Although some styles of beer scream summer and are best enjoyed during those hottest of months, most if not all of them are available year round. While you may choose not to drink wheat beers, pilsners, golden lagers and saisons after Labor Day, these varieties are generally still accessible at your nearest bottle shop throughout the year.

Yet, it’s the fall releases that signal a deluge of seasonal beers, yearly one-off releases, that will continue on throughout the winter months and shall not stop until the end of spring! As it is, each season, beginning now with autumn, followed by winter and ending with spring offerings will bring certain styles and releases of beer that will only be available for a limited time.

And since the first day of fall has finally arrived, let’s discuss the main autumn-only released beers. There may be a few other random styles that only hit shelves in September, October, and (gasp) August, and there are certainly examples of a style, like Bell’s Best Brown, to which many samples can be found throughout the year. But for the most part, your big 3 fall beers are Marzen, Pumpkin and fresh hop ale.

Historically, the most obvious fall seasonal release is Oktoberfest. A perfect transition beer for the shift from summer to autumn, this style is a lager, but with more malt and fuller in body. In general, I tend to recommend the German versions of this amber lager over our own home grown options mainly due to tradition. Paulaner is a favorite German-brewed selection, as is Hacker-Pschorr, but you won’t be faulted and can’t go wrong with the Oktoberfest from Great Lakes.

In more recent times, and increasingly every year, pumpkin ales are a definite signifier that fall is upon us. Maybe more than any other style, the popularity of pumpkin beer outshines even the reach of craft beer itself. Beyond the notion of numerous different faux-craft versions of pumpkin beer that clog shelves, this seems to be a style that everyone from macro lager drinkers to wine snobs will take up and enjoy.
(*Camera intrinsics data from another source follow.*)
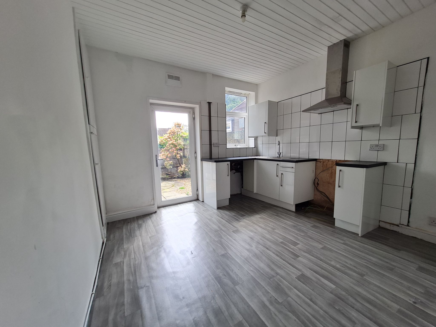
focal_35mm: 13
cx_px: 218
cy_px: 164
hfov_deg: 106.2
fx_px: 164
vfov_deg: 89.9
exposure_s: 1/100
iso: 50
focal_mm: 1.74
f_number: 2.2
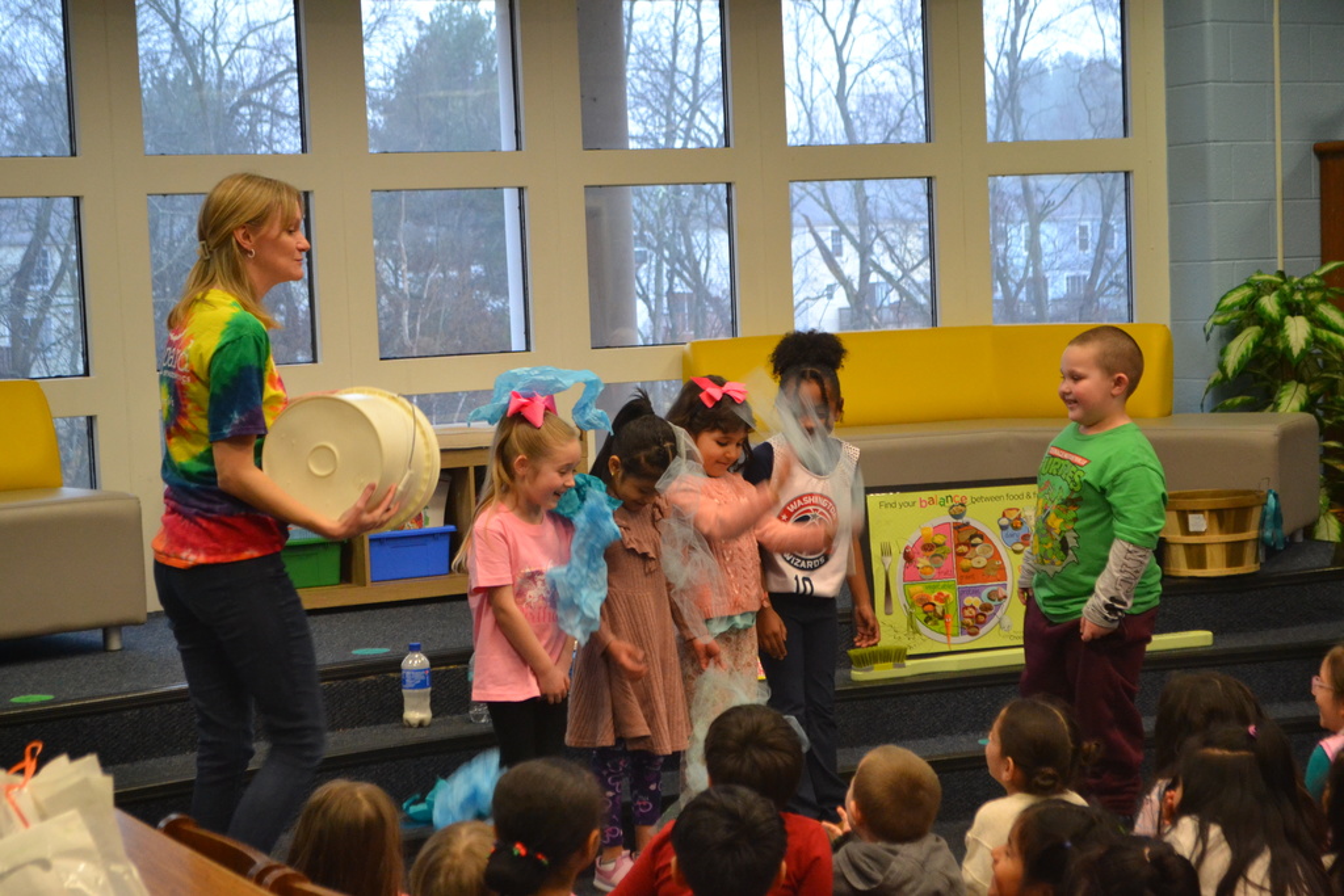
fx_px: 2520
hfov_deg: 29.9
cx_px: 672
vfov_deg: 20.2
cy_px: 448
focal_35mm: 68
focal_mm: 45
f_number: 5.3
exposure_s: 1/60
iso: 2000
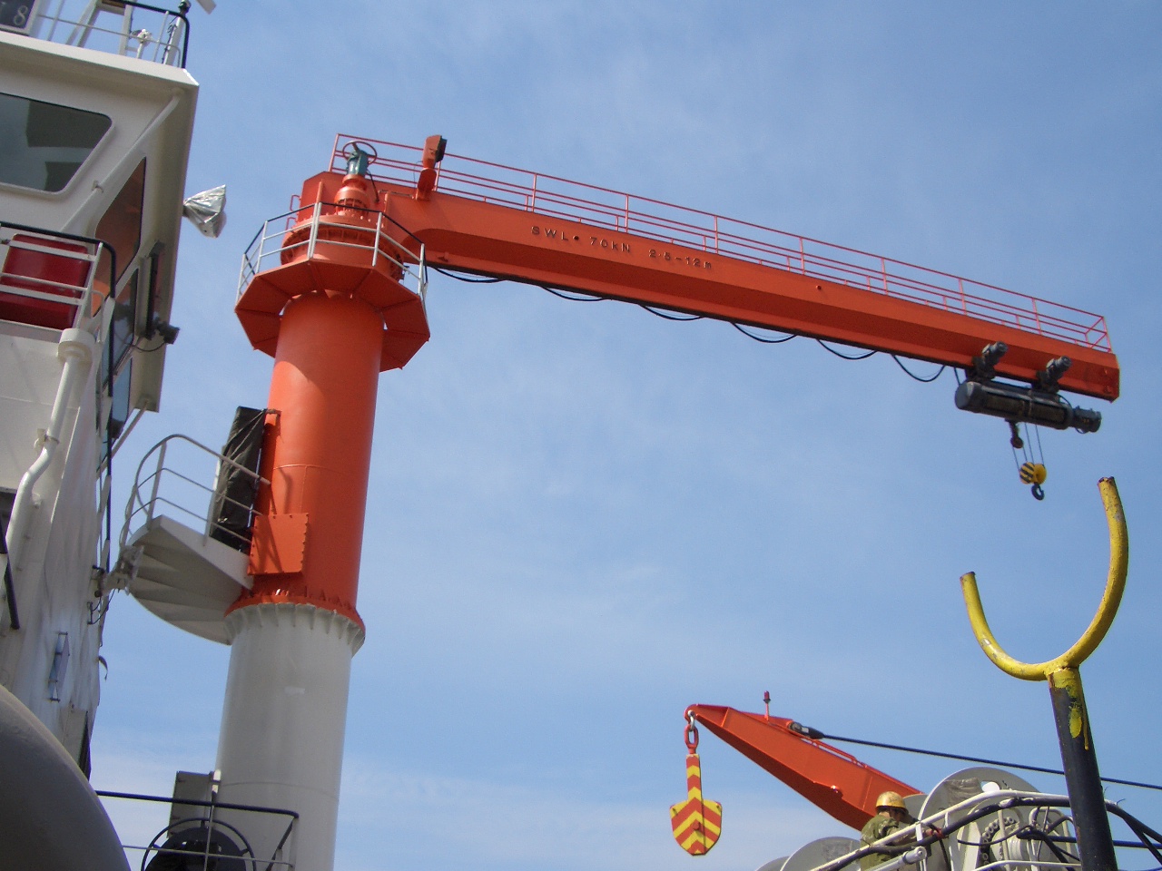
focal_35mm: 35
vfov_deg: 40.7
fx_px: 1175
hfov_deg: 52.6
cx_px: 581
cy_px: 436
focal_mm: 5.8
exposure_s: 1/500
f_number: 4.3
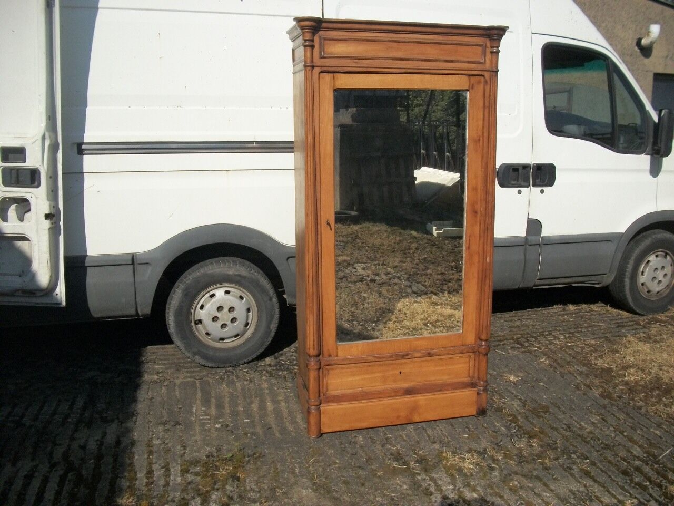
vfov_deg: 44.2
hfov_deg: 56.8
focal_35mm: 32
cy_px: 253
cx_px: 337
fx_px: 623
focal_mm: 5.7
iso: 200
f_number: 8.8
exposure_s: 1/800
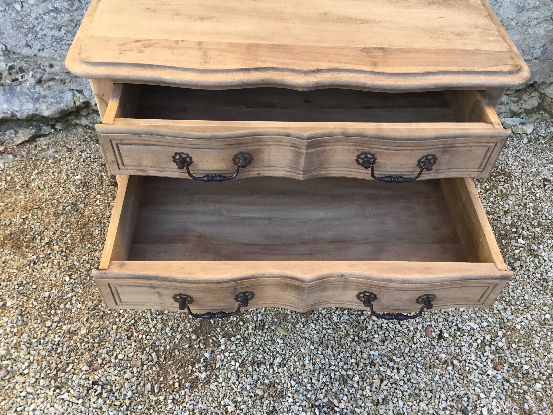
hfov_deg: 58.4
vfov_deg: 45.4
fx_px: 495
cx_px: 276
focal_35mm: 31
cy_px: 208
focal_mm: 3.3
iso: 25
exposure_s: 1/100
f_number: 2.4
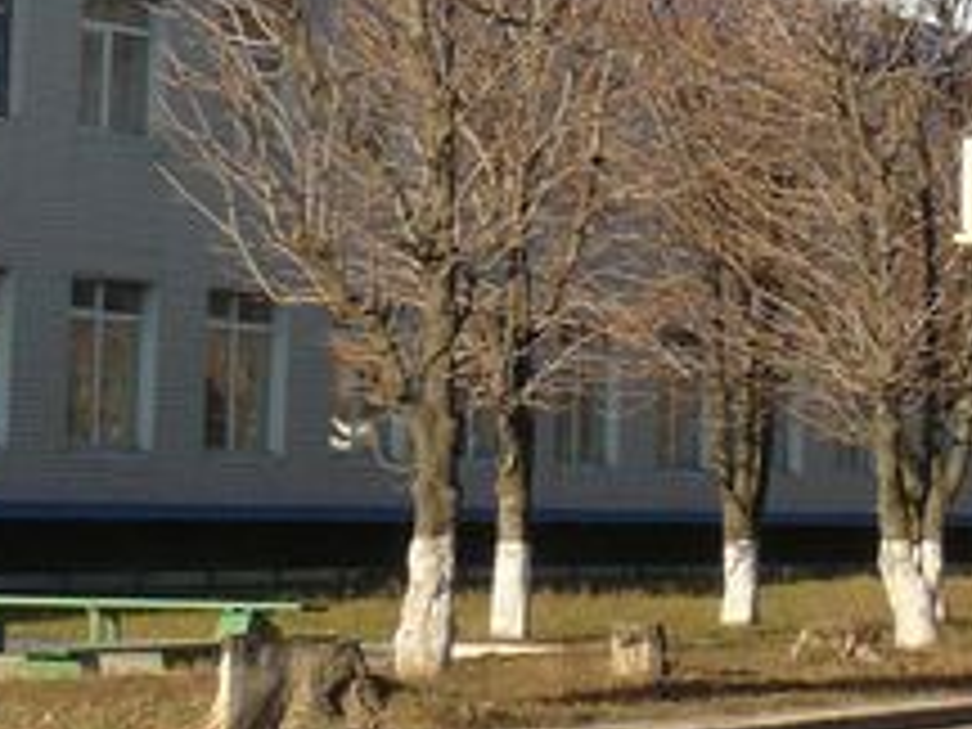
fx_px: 4802
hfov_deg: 10.8
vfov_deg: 8.6
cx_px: 1732
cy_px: -198
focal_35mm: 171
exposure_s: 1/250
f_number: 5.6
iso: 100
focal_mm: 6
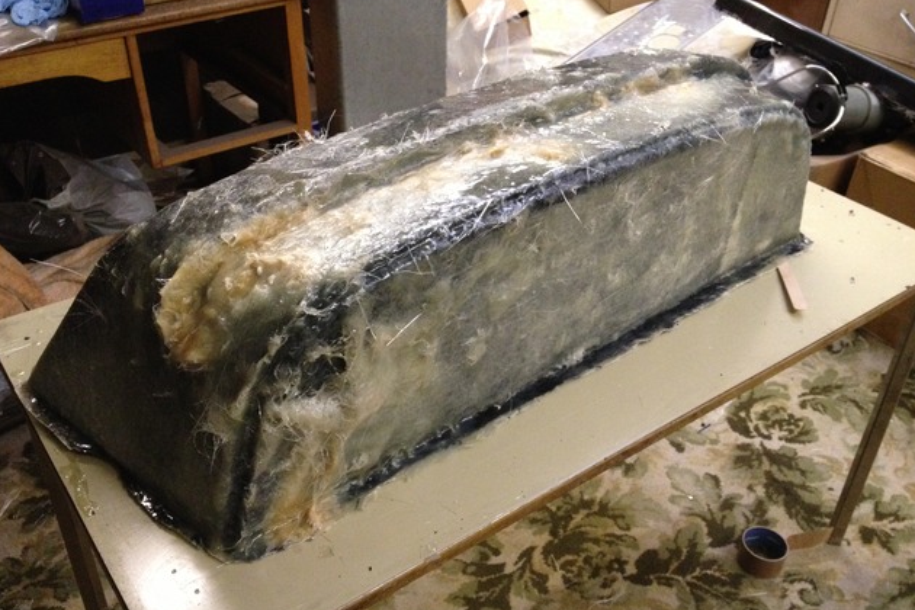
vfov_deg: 35.9
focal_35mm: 37
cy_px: 325
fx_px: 940
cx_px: 453
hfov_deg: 51.9
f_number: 2.4
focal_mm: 4.28
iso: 400
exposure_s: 1/15
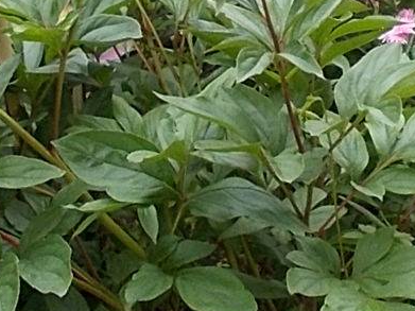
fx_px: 1810
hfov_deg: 13.1
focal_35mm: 151
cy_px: -186
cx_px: 257
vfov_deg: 9.5
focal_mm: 4.6
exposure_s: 1/250
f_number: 3.2
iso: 80
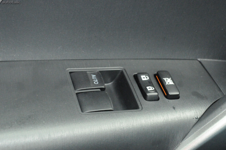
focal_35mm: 69
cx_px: 113
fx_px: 433
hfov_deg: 29.3
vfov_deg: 19.7
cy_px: 75
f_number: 8
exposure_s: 1/60
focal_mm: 46
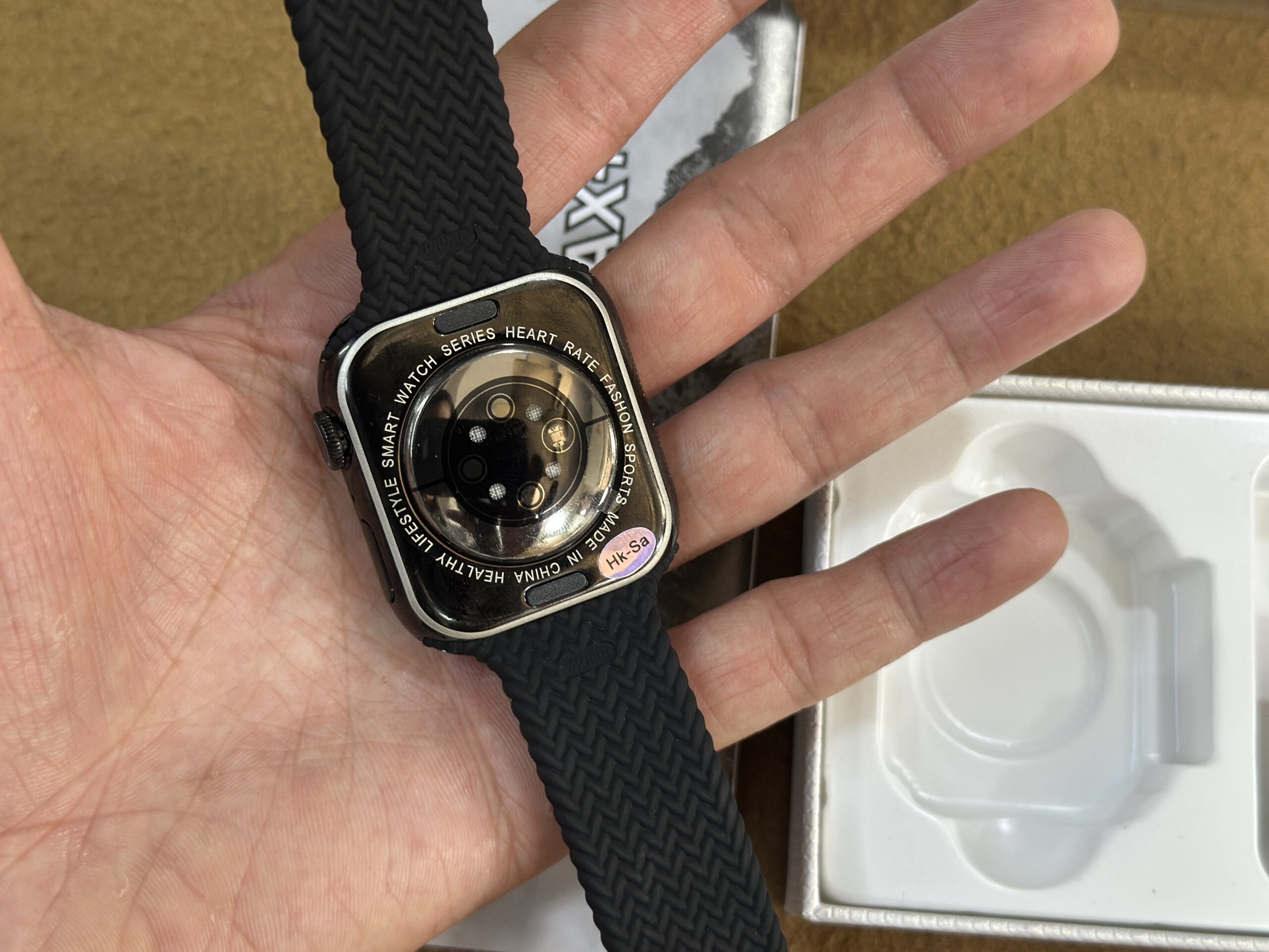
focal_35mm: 48
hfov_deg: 39.7
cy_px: 476
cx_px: 634
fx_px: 1760
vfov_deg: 30.3
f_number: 1.78
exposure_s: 1/100
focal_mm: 6.86
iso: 160
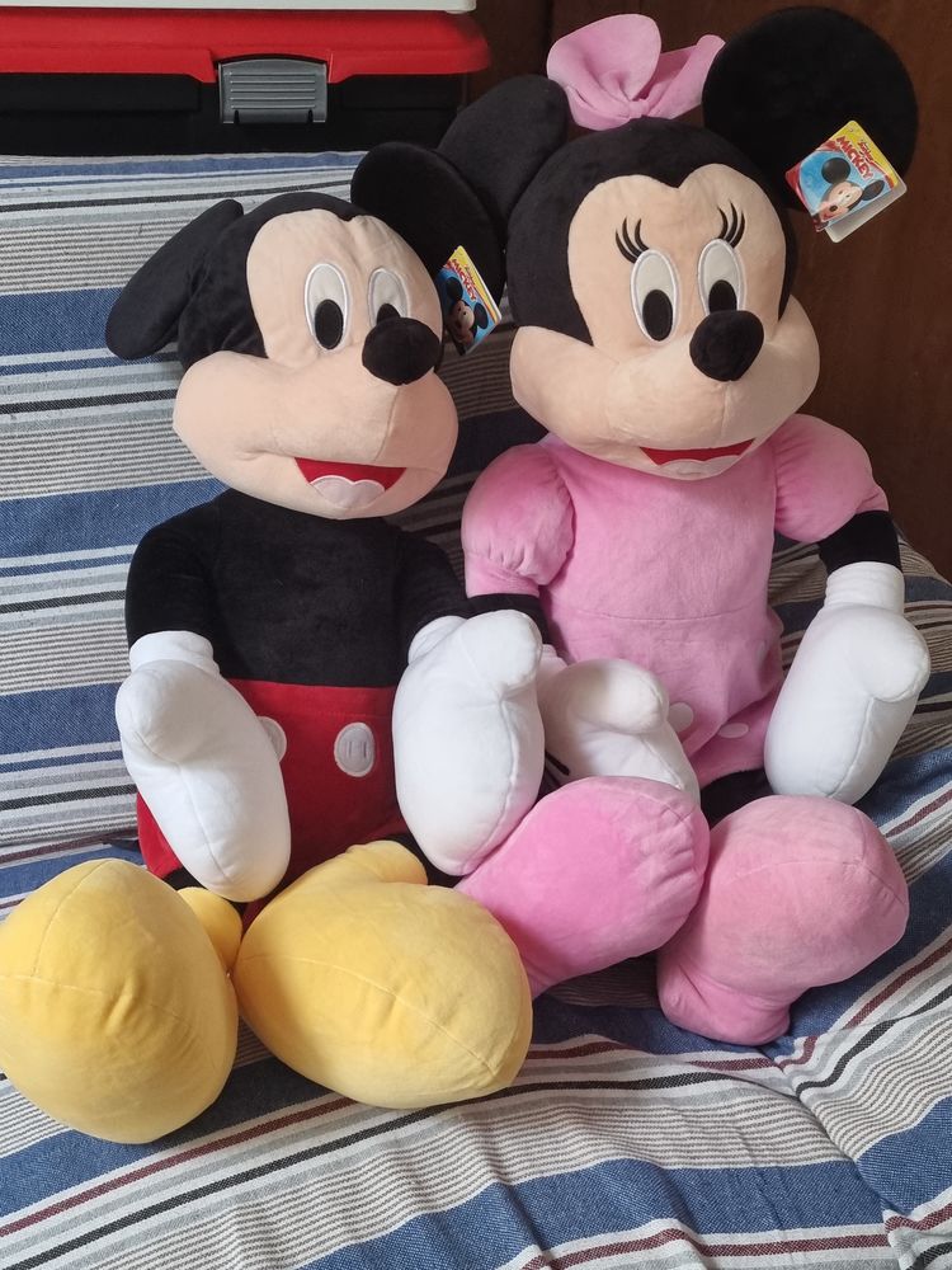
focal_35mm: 26
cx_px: 476
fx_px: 953
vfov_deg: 67.3
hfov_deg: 53.1
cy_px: 635
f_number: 1.8
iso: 160
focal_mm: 5.4
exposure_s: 1/50
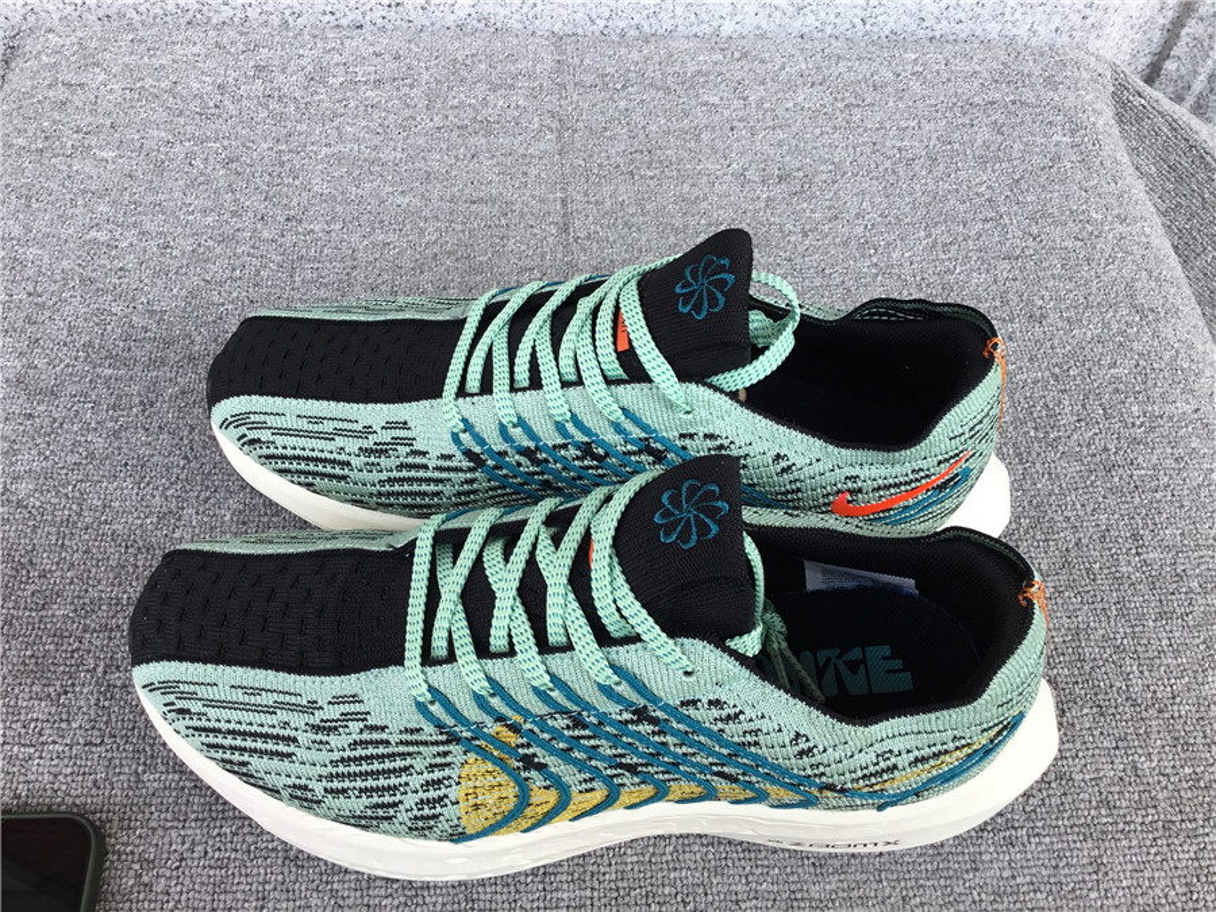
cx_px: 608
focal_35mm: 31
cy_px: 456
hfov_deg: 58.4
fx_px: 1089
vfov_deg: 45.4
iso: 25
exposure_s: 1/153
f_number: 2.4
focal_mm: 3.3
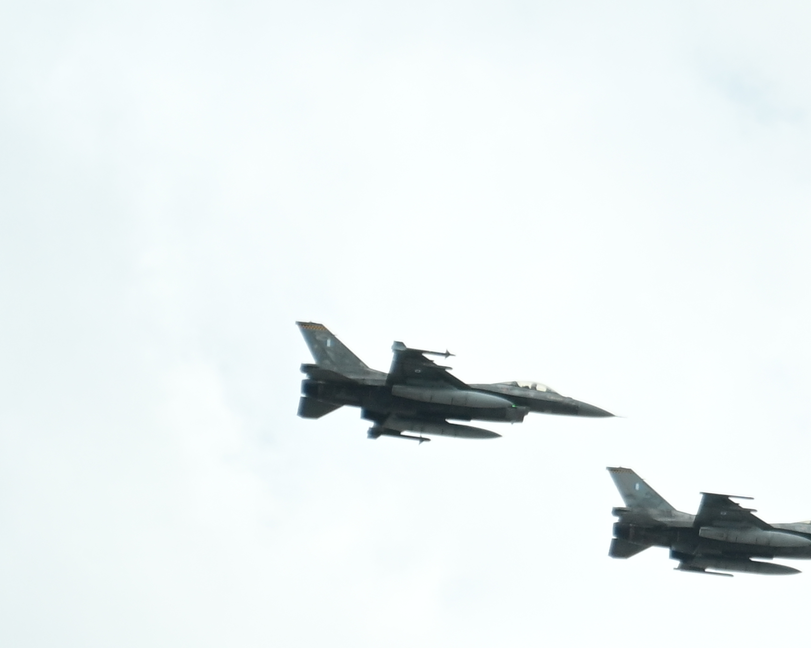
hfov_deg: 6.0
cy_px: 692
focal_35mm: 313
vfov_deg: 4.9
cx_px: 1686
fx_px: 7512
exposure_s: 1/2000
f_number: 4.5
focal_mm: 70
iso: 400
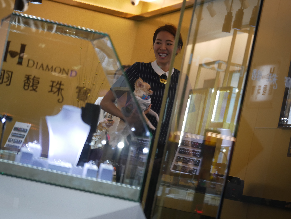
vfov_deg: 7.4
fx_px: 1682
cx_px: 146
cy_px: 110
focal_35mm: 200
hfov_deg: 9.9
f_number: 2.8
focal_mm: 100
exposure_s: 1/60
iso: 640
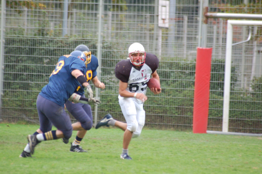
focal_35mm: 450
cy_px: 87
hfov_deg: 4.6
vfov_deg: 3.0
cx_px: 131
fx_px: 3269
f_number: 5.6
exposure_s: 1/250
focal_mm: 300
Being almost exclusively an American only style, you won’t have to compare with examples from overseas. My two favorites for this year are Punk’n Harvest Ale from Uinta Brewing Co. and Fall Hornin’ from Anderson Valley. While both beers give a taste of pumpkin along with cinnamon and ginger flavors, Punk’n is very subtle and easy going, where Hornin’ is rich, robust, and not sweet but fall flavorful indeed.

A fall trend for the tongue abusers has seen the release of fresh hop beers, those IPAs, pale ales and the rare amber which make use of just harvested hops. Comparing non-harvest ales to fresh or wet hop beers is much like making a meal with dried herbs from a shaker versus living herbs from the garden; the flavors are similar but worlds apart.

My first introduction to these juicy and obviously fresh-tasting beers was with the Sierra Nevada Harvest IPA series, which is still fantastic. The most recent favorite is actually a pale ale, Fresh Hop from Great Divide. Citrus like you wouldn’t believe, oozing juicy sips of bright deliciousness, this beer offers enough malt to keep it from becoming puckering and keeping those pungent hop cones in check.

There are certainly other styles of beer that may be released in September and October, but in any case we have now begun what I think of as the true beer fan’s best time of year – release season.  Enjoy the brews … Cheers.